At the time, Congress said that a private computer, one in your home or your business, should have a strong standard of privacy, requiring a warrant issued by a judge before it could be searched. But, someone else's computer had a lower standard - merely requiring a subpoena from a prosecutor.
It was 1986. There was no Google; Facebook founder Mark Zuckerbeg was two years old (he may not even know how to Wang Chung); no one had email; dial-up modems were pretty much unheard of; and a cell phone looked like this:
Dr. Martin Cooper, inventor of the cellphone
We've come a long way in the 25 years since the ECPA was passed. And yet that 1986 law, unchanged, is still the standard today that is supposed to protect many of our communications.
Why is this important and why do we care? Well it has a lot to do with the lower standard of protection for your data that is on someone else's computer. "Wait a second," you say, "my email is on my computer." Think again, my friend, because for hundreds of millions of us our email is stored in the cloud, on servers used by companies like Gmail and Yahoo. Based on the ECPA, the privacy protection given to those emails is one of the lowest standards in law enforcement. An old, hand-written letter sitting out on your desk for anyone to see is more protected than encrypted emails you send.
The 1986 ECPA also does nothing to address the many other forms of communication that have cropped up over the past quarter century. It does not address social networks like Facebook, Skype, or Twitter. It does not deal at all with smartphones or the fact that the location of your iPhone or Android phone is being tracked all the time by Apple and Google.
What's really frightening is that the Justice Department is asking congress not to update the law. Law enforcement likes that most of our electronic communications are offered only feeble privacy protections. They don't want to have to go to a judge to get a search warrant to look at your emails, your cell phone data, or what you might have said in a private Skype or Facebook chat.
Searching email and cell phone records has become one of the most common ways of investigating crime.

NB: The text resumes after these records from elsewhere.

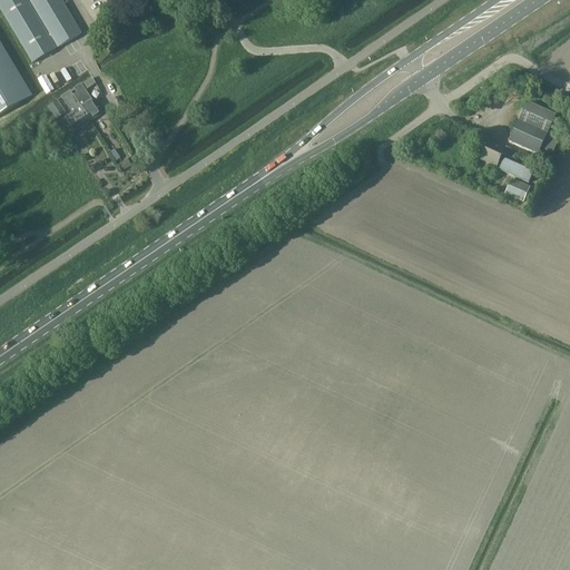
[(25,0),(0,0),(0,9),(32,64),(56,49),(25,0)]
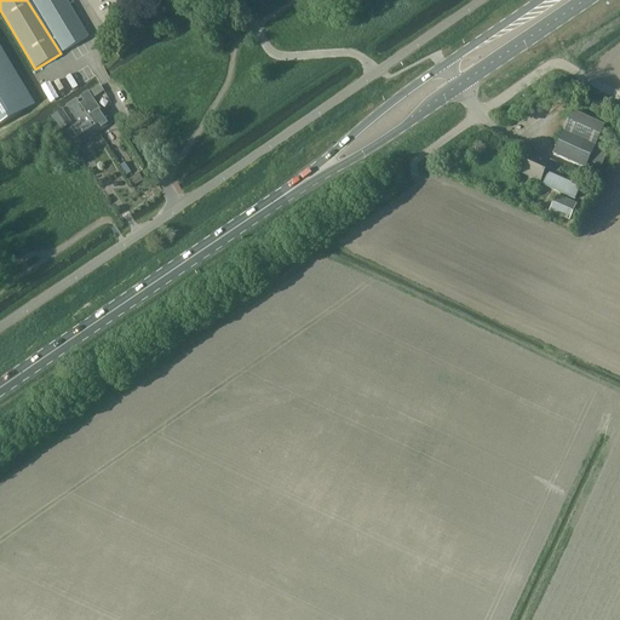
[(30,0),(63,52),(67,51),(84,40),(87,38),(64,0),(30,0)]
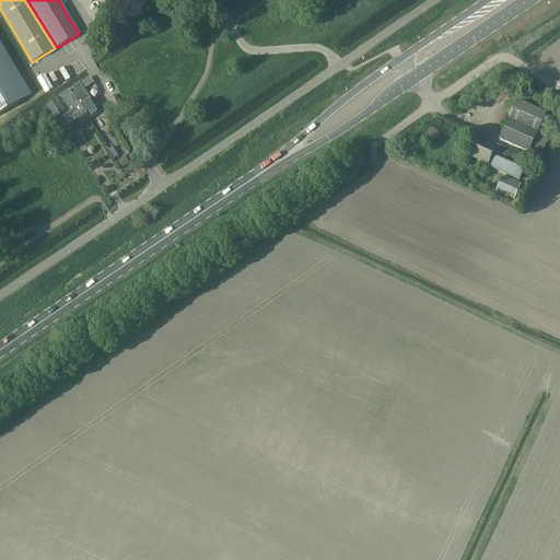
[(0,47),(0,115),(30,97),(0,47)]
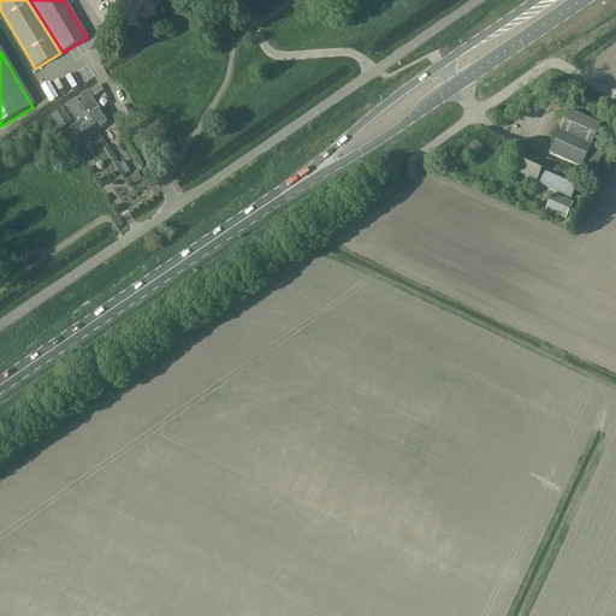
[(83,101),(80,105),(99,131),(110,124),(88,92),(81,96),(83,101)]
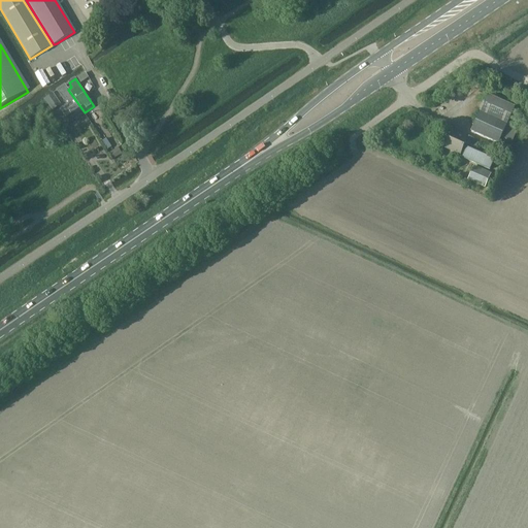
[(57,91),(66,105),(60,109),(69,123),(85,112),(68,90),(65,86),(57,91)]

In testimony before congress earlier this year, Google said it got more than 4,000 requests for data from law enforcement in the first half of 2010. A few years ago, Verizon told congress that it gets 90,000 requests a year (data from this New York Times editorial). It is pretty safe to assume that those numbers have grown significantly since then.
The laws that are supposed to protect our privacy are hopelessly outdated and must be changed. In Michigan, the ACLU has been battling state police over the state's right to use data extraction devices; hand-held gadgets that can download address books, text messages, photos, and all kinds of other stuff from cell phones at the tap of a button. God forbid you get pulled over in Michigan while using your smartphone to check your Gmail! The police won't even know which way to violate your privacy rights first!
Congress needs to update the ECPA now. The idea that the law protecting our electronic communication was written... well before there really was electronic communication is a complete Joke. Lets write a new punch line!